===== 抜粋部分 =====

確かにこの障害に無縁な(99.9%以上の)読者にとっては全く理解不能な世界であり、ストーリーに入れ込めなくても止むを得ないと思う。

だが、この疾患に限らず今いろいろな障害を抱える人達の問題が少しずつクローズアップされるようになってきている中、障害者の想いが「片想い」であってはならない、という社会全体として育んでいくべき理解とバリアフリーなコンセプトを提起するという点においては、実に中身の濃い作品であると思う。


No.17 6点 魔球
東野圭吾
(2007/06/12 22:38登録)
何とも言えずやるせない話だが、無関係に見える2つの事件が繋がっていく展開は、この作者ならではのストーリーテリングが冴えを見せている。

全く個人的な印象だが、自分は昨年の夏に読んだので頭の中のビジュアルイメージが
主人公・・・・マー君(現楽天)
弟(勇樹)・・・・斉藤佑樹(早稲田)
になってしまった。
(更に関係ないけど早大の今のエースは須田というんだね)


No.16 5点 白馬山荘殺人事件
東野圭吾
(2007/06/11 22:25登録)
ツマラナくはないと思う。

ただ本作のメインである暗号解読は、それなりの素養を持った人には結構楽しめるものであろうことは想像に難くないが、我々凡人には少々高尚すぎるのではないだろうか。
密室トリックは特筆すべき程のものでもないかな。

自分が一番印象に残っているのは、始めの方での相方のちょっとしたサプライズ。


No.15 8点 法月綸太郎の功績
法月綸太郎
(2007/06/10 23:56登録)
この作者の短編集としては4作目になるのかな。

・「イコールYの悲劇」 本書の何年か前の書き下ろしアンソロジーからの作品。途中までは法月らしく「仮説と却下の繰り返し」あり、ゴリゴリしたロジックあり、だが詰めは飛躍気味。
・「都市伝説パズル」 これはうまい。自分などは始めのルーモアで震え上がってしまったが、それを逆手に取ったトリックは妙逸。こういうのをダラダラ長引かせずに一夜のアームチェアに纏めてくれるのも好感が持てる。怪談風のエピローグも程がいい。
・「ABCD包囲網」 これも以前のアンソロジーからの作品。実は何気なく買ったその本で本作を読み、「おっ」と思ったのが法月作品に手を出すきっかけとなった。(今思えば他が駄作ばかりだったかも)

この人の短編はコクがあるのにキレがある話が多く、手軽に楽しめてハズレも少ない。(『パズル崩壊』を除く)
そろそろ次作を期待したい。

=====

### やるべきこと
上の小説レビューのうち、「ただ本作のメインである暗号解」から「談風のエピローグも程がいい。」までの範囲を一字も変えずに出力せよ。

===== 保存データ =====

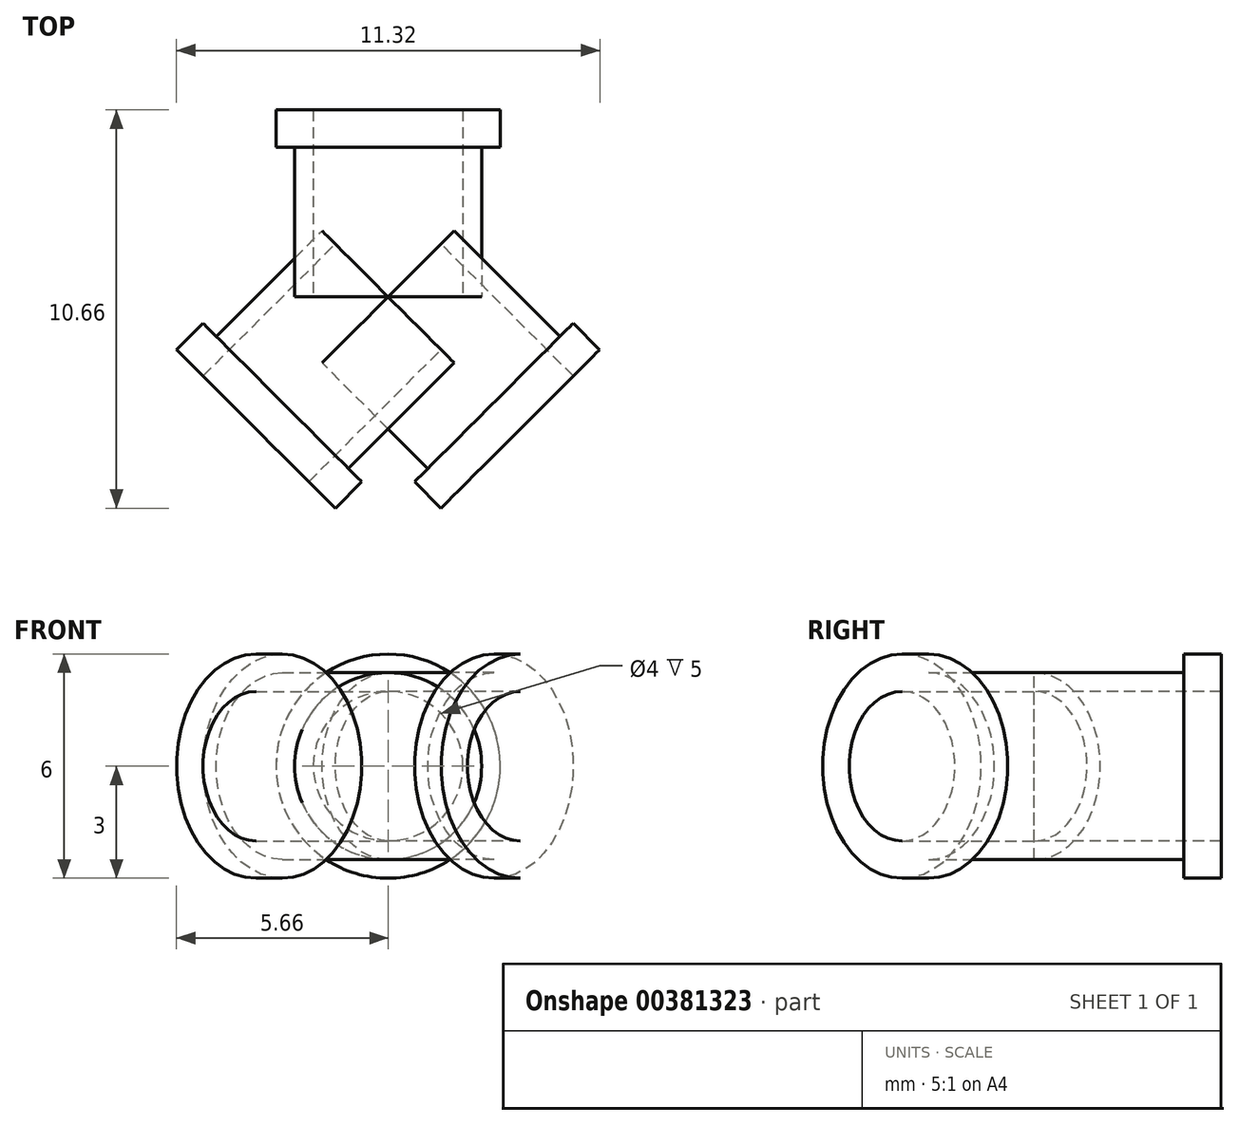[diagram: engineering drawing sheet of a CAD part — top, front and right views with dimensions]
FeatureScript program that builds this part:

=====

### 出力
ただ本作のメインである暗号解読は、それなりの素養を持った人には結構楽しめるものであろうことは想像に難くないが、我々凡人には少々高尚すぎるのではないだろうか。
密室トリックは特筆すべき程のものでもないかな。

自分が一番印象に残っているのは、始めの方での相方のちょっとしたサプライズ。


No.15 8点 法月綸太郎の功績
法月綸太郎
(2007/06/10 23:56登録)
この作者の短編集としては4作目になるのかな。

・「イコールYの悲劇」 本書の何年か前の書き下ろしアンソロジーからの作品。途中までは法月らしく「仮説と却下の繰り返し」あり、ゴリゴリしたロジックあり、だが詰めは飛躍気味。
・「都市伝説パズル」 これはうまい。自分などは始めのルーモアで震え上がってしまったが、それを逆手に取ったトリックは妙逸。こういうのをダラダラ長引かせずに一夜のアームチェアに纏めてくれるのも好感が持てる。怪談風のエピローグも程がいい。